Founded in 2011, Emm Kuo is the brain-child of New York City based accessories designer Emmaline Kuo. Growing up in between Hawaii, Hong Kong, and New York; Emmaline Kuo has had a wealth of travel and inspiration to create a truly one-of-a-kind accessories brand. Her unique aesthetic combines architectural influences, clean silhouettes, and strong textural contrasts to transform pouches and evening clutches into beautiful works of art. But what really sets Emmaline apart, is her dedication to sustainability. Her love for natural materials brought her to the Philippines, where she works with local artisans in a small Eco-friendly studio. The studio is not only committed to energy and water conservation, but also to zero waste production. Utilising every aspect of the materials they work with; whether it be Mother or Pearl, or exotic skins. We sit down with Emmaline Kuo and chat about her well-travelled life, her latest collection, her friendship with the local artisans — and how we can contribute to the future of sustainable fashion.
Tell us about yourself and your background, what made you fall in love with accessory design?

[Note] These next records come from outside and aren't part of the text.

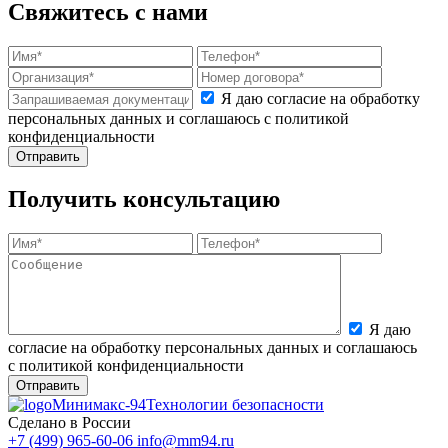
Свяжитесь с нами
Я даю согласие на обработку
персональных данных и соглашаюсь с политикой
конфиденциальности
Получить консультацию
Я даю
согласие на обработку персональных данных и соглашаюсь
с политикой конфиденциальности
Минимакс-94
Технологии безопасности
Сделано в России
+7 (499) 965-60-06
info@mm94.ru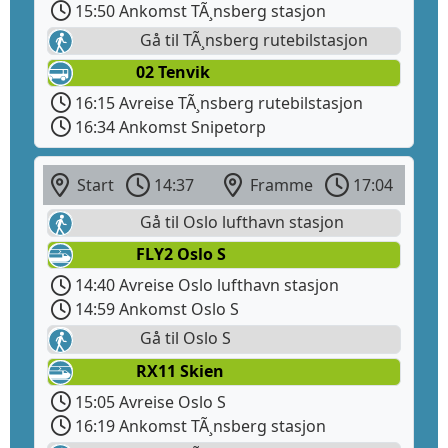
15:50 Ankomst TÃ¸nsberg stasjon
Gå til TÃ¸nsberg rutebilstasjon
02 Tenvik
16:15 Avreise TÃ¸nsberg rutebilstasjon
16:34 Ankomst Snipetorp
Start
14:37
Framme
17:04
Gå til Oslo lufthavn stasjon
FLY2 Oslo S
14:40 Avreise Oslo lufthavn stasjon
14:59 Ankomst Oslo S
Gå til Oslo S
RX11 Skien
15:05 Avreise Oslo S
16:19 Ankomst TÃ¸nsberg stasjon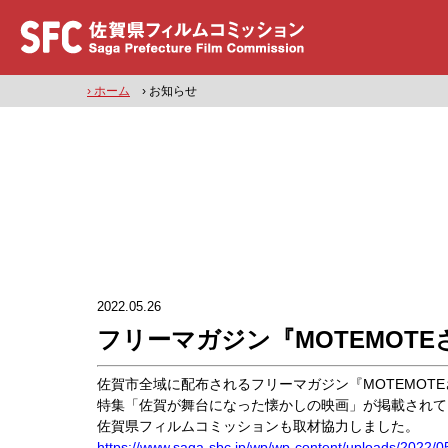
› ホーム
› お知らせ
2022.05.26
フリーマガジン『MOTEMOT
佐賀市全域に配布されるフリーマガジン『MOTEMOTEさ
特集「佐賀が舞台になった懐かしの映画」が掲載されて
佐賀県フィルムコミッションも取材協力しました。
https://www.saga-sbc.jp/wp/wp-content/uploads/202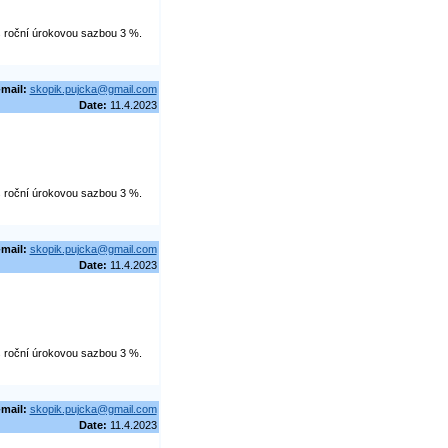
 s roční úrokovou sazbou 3 %.
-mail:
skopik.pujcka@gmail.com
Date:
11.4.2023
 s roční úrokovou sazbou 3 %.
-mail:
skopik.pujcka@gmail.com
Date:
11.4.2023
 s roční úrokovou sazbou 3 %.
-mail:
skopik.pujcka@gmail.com
Date:
11.4.2023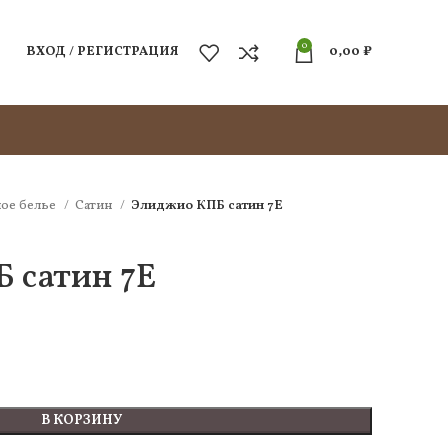
0
ВХОД / РЕГИСТРАЦИЯ
0,00
₽
ое белье
Сатин
Элиджио КПБ сатин 7Е
 сатин 7Е
В КОРЗИНУ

I started my career in fashion in Shanghai, working on the business side of the industry. I have always travelled a lot and grew up between Hawaii, Hong Kong, and New York. Travelling has definitely always been a huge source of inspiration for me. Each one of our bags is named after a place I was inspired by. I began getting drawn to the creative side of fashion, and decided to enrol into the graduate program of Parsons School of Design. From there, I found myself launching the accessories line for Catherine Malandrino, which made me realise that I really wanted to take the leap and create something of my own.
Tell us about the inspiration behind your latest collection?
Our spring/summer Collection was filled with such fun and whimsical pieces like our Bora Bora Watermelon Clutch and Lightning Bolt Ziggy Clutch. For fall, I wanted to create a warm and ethereal collection that feels very romantic. I’ve always loved the complexity of the universe and the symbolism of constellations. That same curiosity can be seen in the clutches that have inlayed moons, and the velvet pouch bags with a scattering of bejewelled stars and embroidered “evil-eyes”. I also re-imagined some of our classics, like the Marigot Bucket Bag in a rich burgundy patent leather with gun metal detailing.
Tell us more about your relationship with your artisans in the Philippines? What is it like working with these local craftsmen?
Evening bags are meant to be used for special occasions; and to be passed down through generations. I knew these bags needed to be made with love by experts, so that customers could feel each piece was one-of-a-kind and made just for them.
I love organic materials, the texture is incredible! I knew that if I wanted to use materials like Mother of Pearl, I needed to go right to the source. Working in the Philippines with the local artisans, is such an inspiring experience. The studio where the clutches are made, makes sure to use all of the materials. For example, if we use pearls then we are also using the shells; which means we’re cutting back on the waste.
How important is sustainability to the ethos of your brand?
It’s really important. It’s fantastic to see more and more brands embracing sustainability. In addition to this, questions are arising about how much the fashion industry impacts the planet; and ways we can work together to find solutions.
Each Emmaline Kuo evening clutch is handmade in an Eco-friendly studio in the Philippines, could you tell us more about how your brand reduces its carbon footprint?
The studio that we work with in the Philippines is Eco-conscious. We not only cut back on the material waste, we also function in an energy efficient way and reduce the water consumption in our production. We use materials from the earth, so we make sure that we give back to the planet in the best way we can.
Today, sustainability is more important than ever, with brands becoming more and more concerned about their carbon footprint. What role does the fashion industry play in the effort to minimise our environmental impact as a species?
I think the discussion has become more popular; and now brands are becoming more transparent with their customers. The fashion industry is one of the most environmentally damaging industries there is — so it is imperative that these discussions on sustainability are also turned into solutions.
As consumers, how can we make a difference in protecting the future of our planet?
Buying quality over quantity is probably the easiest rule to live by. If more people ditched spending their money on fast fashion, and invested in pieces that are more expensive but made sustainably; then not only are you supporting local artisans, you are also investing in yourself and reducing your own carbon footprint. We all need to do our part!